De laatste editie vond daar plaats in 2010. De volgende vijfjaarlijkse Gentse Floraliën zouden dus normaal moeten plaatsvinden in 2015. In 2013 deelde het vernieuwde bestuur  van de KMLP echter mee  dat dit niet het geval zal zijn. Daar het volledige concept werd herbekeken,  wil men de nodige tijd nemen zodat de volgende editie pas zal plaatsvinden in 2016 en niet langer in de expohallen op de Loop.

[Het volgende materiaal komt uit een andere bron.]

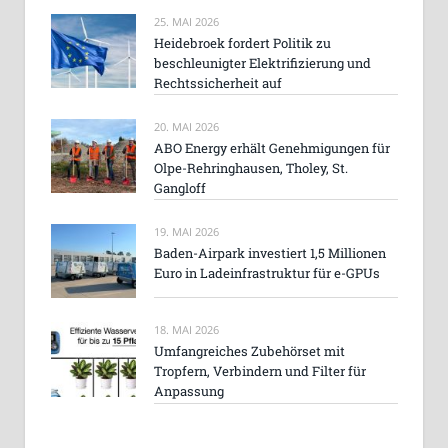
25. MAI 2026
Heidebroek fordert Politik zu
beschleunigter Elektrifizierung und
Rechtssicherheit auf
20. MAI 2026
ABO Energy erhält Genehmigungen für
Olpe-Rehringhausen, Tholey, St.
Gangloff
19. MAI 2026
Baden-Airpark investiert 1,5 Millionen
Euro in Ladeinfrastruktur für e-GPUs
18. MAI 2026
Umfangreiches Zubehörset mit
Tropfern, Verbindern und Filter für
Anpassung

Het nieuwe parcours zal lopen van Citadelpark, Sint-Pietersplein, de Bijloke tot aan de site Gerechtsgebouw/Tondelier. Op elk van de sites zal men kunnen starten met een focus rond één van de thema’s traditie, cultuur, nieuwe stad en nieuwe maatschappij. Een groene loper door de stad zal de mensen leiden naar de volgende centrale punten. Op elke site worden bestaande gebouwen gecombineerd met tijdelijke paviljoenen. Onderweg  en overal elders in de stad komen er groene accenten, tijdelijke “pop-up” tuintjes en bloemenperken, zoals onder de Stadshal. Noteer dus alvast in uw agenda: deze 35ste editie gaat  door  van 22 april tot 1 mei 2016 in het centrum van de stad. Zie floralien.be.

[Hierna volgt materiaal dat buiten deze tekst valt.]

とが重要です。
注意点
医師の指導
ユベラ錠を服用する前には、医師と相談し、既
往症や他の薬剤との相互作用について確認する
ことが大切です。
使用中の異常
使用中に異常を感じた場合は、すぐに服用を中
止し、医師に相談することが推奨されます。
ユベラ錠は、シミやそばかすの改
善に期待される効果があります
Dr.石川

De KMLP vierde in 2008 haar 200-jarig bestaan en beschikt sedert de beginperiode over een eigen bibliotheek waarin de geïnteresseerde plantenkwekers terecht konden voor informatie en waarin ook de prestigieuze “guldenboeken” te zien zijn met handtekeningen van koningen, koninginnen, prinsen en presidenten die op bezoek kwamen. De vrienden van het Stadsarchief organiseren op  11 juni een geleid bezoek aan  deze unieke bibliotheek. Indien u daaraan wenst deel te nemen moet u zich wel vooraf inschrijven op het nummer 0495/65.15.78 of piet.veldeman@telenet.be. Enkel de eerste 40 ingeschrevenen mogen mee (leden gratis, niet-leden betalen € 5,00).

 

© 2014 GENTBLOGT VZW

Eén reactie op Albert Sugg en de Belle Epoque in Gent: Série 1 (52) Het Casino

  1. Reactie van Arthur De Decker

    rechtzetting: gelieve onder de laatste postkaart van 1950 “hoofdingang in het noorden” te vervangen door “hoofdingang in het zuiden”.